Blood Press Suppl. 1995;3:11-4.
Treatment of elderly hypertensives with beta-receptor blockers and/or diuretics is cost-effective according to the analyses of the results of the Swedish Trial in Old Patients with Hypertension (STOP-Hypertension). The cost-effectiveness ratios are low and of the same magnitude for both men and women. The results with respect to reduced risk of cardiovascular disease in STOP Hypertension are also supported by several other studies using the same groups of drugs. The more modern drugs (calcium antagonists, alpha 1 blockers, and ACE inhibitors) have not proven their efficacy in the reduction of cardiovascular events in prospective studies of primary hypertension. It has, however, been shown that they lower blood pressure well also in the elderly and that they are cost-effective among the elderly if treatment with beta-receptor blockers and/or diuretics is contraindicated, provided that they lower the incidence of cardiovascular disease to the same extent as do beta-receptor blockers and diuretics. Studies tackling this latter question are under way, also in the elderly.

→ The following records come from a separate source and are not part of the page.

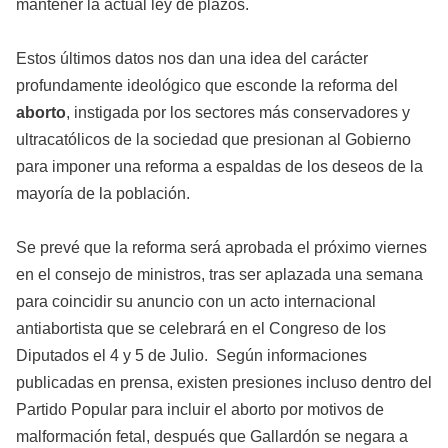
mantener la actual ley de plazos.
Estos últimos datos nos dan una idea del carácter
profundamente ideológico que esconde la reforma del
aborto
, instigada por los sectores más conservadores y
ultracatólicos de la sociedad que presionan al Gobierno
para imponer una reforma a espaldas de los deseos de la
mayoría de la población.
Se prevé que la reforma será aprobada el próximo viernes
en el consejo de ministros, tras ser aplazada una semana
para coincidir su anuncio con un acto internacional
antiabortista que se celebrará en el Congreso de los
Diputados el 4 y 5 de Julio. Según informaciones
publicadas en prensa, existen presiones incluso dentro del
Partido Popular para incluir el aborto por motivos de
malformación fetal, después que Gallardón se negara a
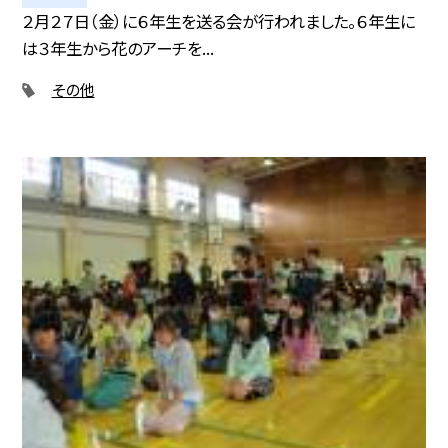
２月２７日（金）に６年生を送る会が行われました。６年生に
は３年生から花のアーチを...
その他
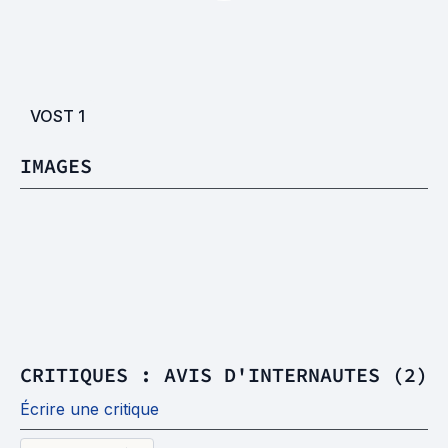
VOST
1
IMAGES
CRITIQUES : AVIS D'INTERNAUTES (2)
Écrire une critique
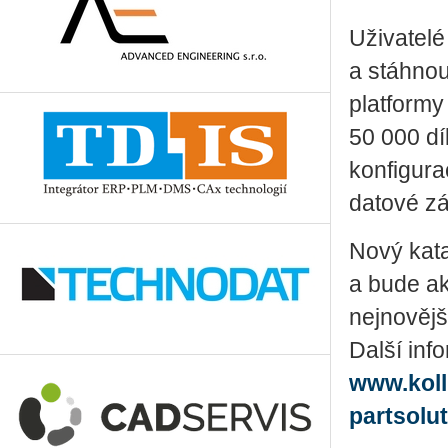
Uživatelé
a stáhnou
platformy
50 000 dí
konfigura
datové z
Nový kata
a bude ak
nejnovějš
Další inf
www.kol
partsolu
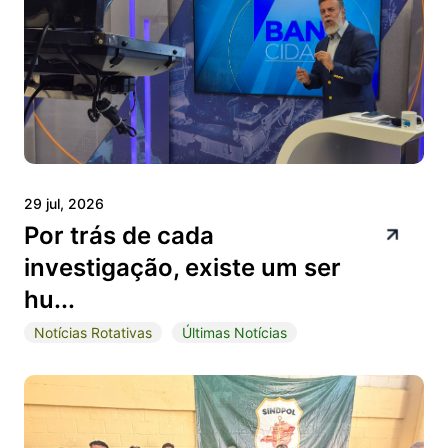
29 jul, 2026
Por trás de cada
investigação, existe um ser
hu...
Notícias Rotativas
Últimas Notícias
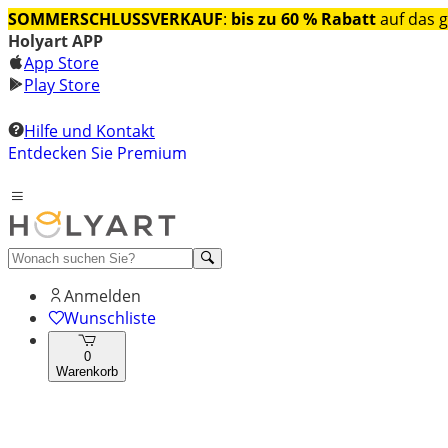
SOMMERSCHLUSSVERKAUF
:
bis zu 60 % Rabatt
auf das 
Holyart APP
App Store
Play Store
Hilfe und Kontakt
Entdecken Sie Premium
Anmelden
Wunschliste
0
Warenkorb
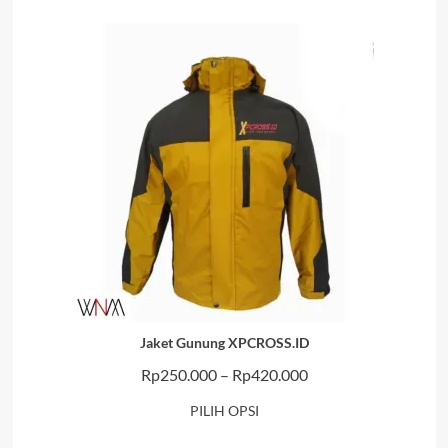
hingga
Rp150.000
Jaket Gunung XPCROSS.ID
Rentang
Rp
250.000
–
Rp
420.000
harga:
PILIH OPSI
Rp250.000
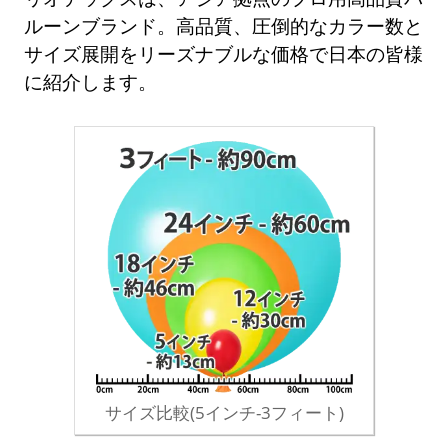
ルーンブランド。高品質、圧倒的なカラー数と
サイズ展開をリーズナブルな価格で日本の皆様
に紹介します。
サイズ比較(5インチ-3フィート)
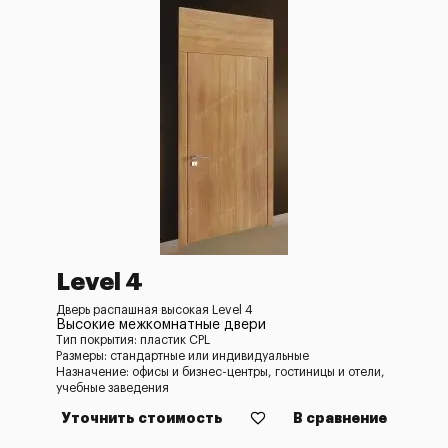
Level 4
Дверь распашная высокая Level 4
Высокие межкомнатные двери
Тип покрытия: пластик CPL
Размеры: стандартные или индивидуальные
Назначение: офисы и бизнес-центры, гостиницы и отели,
учебные заведения
Уточнить стоимость
В сравнение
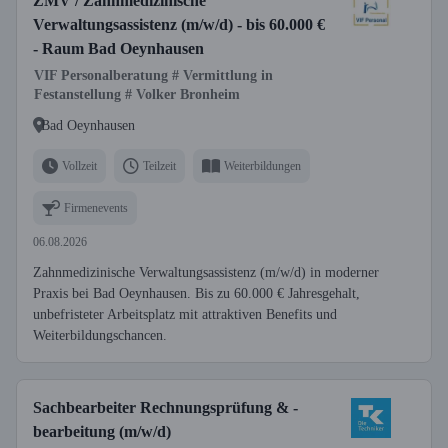
ZMV / Zahnmedizinische
Verwaltungsassistenz (m/w/d) - bis 60.000 €
- Raum Bad Oeynhausen
VIF Personalberatung # Vermittlung in
Festanstellung # Volker Bronheim
Bad Oeynhausen
Vollzeit
Teilzeit
Weiterbildungen
Firmenevents
06.08.2026
Zahnmedizinische Verwaltungsassistenz (m/w/d) in moderner
Praxis bei Bad Oeynhausen. Bis zu 60.000 € Jahresgehalt,
unbefristeter Arbeitsplatz mit attraktiven Benefits und
Weiterbildungschancen.
Sachbearbeiter Rechnungsprüfung & -
bearbeitung (m/w/d)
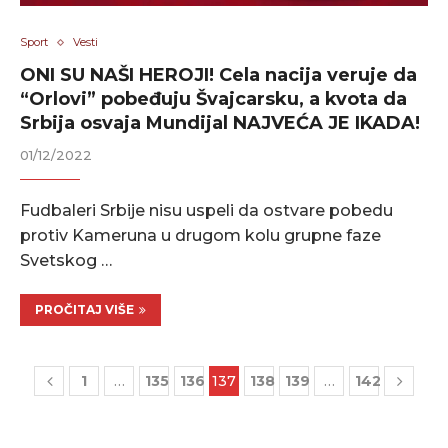
Sport
Vesti
ONI SU NAŠI HEROJI! Cela nacija veruje da
“Orlovi” pobeđuju Švajcarsku, a kvota da
Srbija osvaja Mundijal NAJVEĆA JE IKADA!
01/12/2022
Fudbaleri Srbije nisu uspeli da ostvare pobedu
protiv Kameruna u drugom kolu grupne faze
Svetskog …
PROČITAJ VIŠE
1
…
135
136
137
138
139
…
142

根据瑞典老年高血压患者试验(STOP - 高血压)结果分析,使用β受体阻滞剂和/或利尿剂治疗老年高血压患者具有成本效益。成本效益比很低,男性和女性的情况相当。使用相同药物组的其他几项研究也支持了STOP高血压试验中降低心血管疾病风险的结果。在原发性高血压的前瞻性研究中,更现代的药物(钙拮抗剂、α1受体阻滞剂和血管紧张素转换酶抑制剂)尚未证明其在降低心血管事件方面的疗效。然而,已表明它们在老年人中也能很好地降低血压,并且如果禁忌使用β受体阻滞剂和/或利尿剂进行治疗,只要它们能将心血管疾病的发生率降低到与β受体阻滞剂和利尿剂相同的程度,那么在老年人中它们也是具有成本效益的。针对后一个问题的研究也正在老年人中进行。